Now, as soon as the sultan, who was presiding at the time over the affairs of the kingdom, saw in the courtyard this magnificent procession which effaced by its splendor the splendor of all that he possessed in the palace, he immediately had the diwan evacuated, and gave the order to receive the new arrivals. And they entered gravely, two by two, and ranged themselves slowly, forming a large crescent in front of the sultan's throne. And the adolescent slaves, helped by their black companions, each placed the platters they were carrying on the carpet. Then the eighty slaves all together prostrated themselves and kissed the earth in the hands of the sultan, to get up immediately and, all at once, discover with the same skillful gesture the basins overflowing with their marvelous fruits. And, with their arms crossed on their chests, they remained standing, in an attitude of the deepest respect.

Only then did Aladdin's mother, who came last, advance to the middle of the crescent formed by the forty alternating groups, and, after the usual prostrations and salams, she said to the king, who had become quite silent from this unparalleled spectacle: “O great king, my son Aladdin, your slave, send me with the dowry you asked for as the price of Sett Badrou'l-Budour, your honorable daughter! And he charges me to tell you that you were mistaken in the appreciation of the value of the princess and that all that is far below her merits! But he hopes that you will excuse him for sending so little and that you will accept this small tribute, in expectation of what he will do in the future!"
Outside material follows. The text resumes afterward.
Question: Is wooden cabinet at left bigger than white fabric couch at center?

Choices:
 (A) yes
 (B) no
Thus spoke the mother of Aladdin. But the king, who was hardly in a condition to fully understand what she was saying to him, stood dumbfounded and wide-eyed at the sight before him. And he looked alternately at the forty basins, the contents of the forty basins, the adolescent slave girls who had carried the basins, and the black boys who had accompanied the carriers of the basins. And he did not know which he should admire more, these jewels which were the most extraordinary that he had ever seen in the world, or these adolescent slaves who were like moons, or these black slaves who were like so many kings! And he stayed like that for a long time, without being able to utter a word or take his eyes off the wonders he had before him. And finally, instead of addressing Aladdin's mother to express his feelings about what she brought him, he turned to his grand-vizier and said: "By my life! what becomes of the riches we possess and what becomes of my palace before such magnificence? And what are we to think of the man who can, in less time than it takes to wish for them, achieve such splendors and send them to us? And what becomes of the merits of my daughter herself before such a profusion of beauty?" And the vizier, despite all the spite and resentment he felt at all that had happened to his son, could not help saying: “Yes, by Allah! all this is beautiful; but, all the same, not worth the unique treasure that is Princess Badrou'l-Boudour!" And the king said: “By Allah! It's worth it and it's far beyond the value! That's why I no longer think I'm making a fool's bargain by granting her in marriage to a man as rich, as generous, and as magnificent as Lord Aladdin is, our son!" And he turned towards the other viziers and the emirs and the notables who surrounded him and questioned them with a look. And all responded by bowing deeply to the ground three times, to show their assent to the words of their king.

Then the king hesitated no longer...

— At this point in her narration, Scheherazade saw the morning appear and quietly fell silent.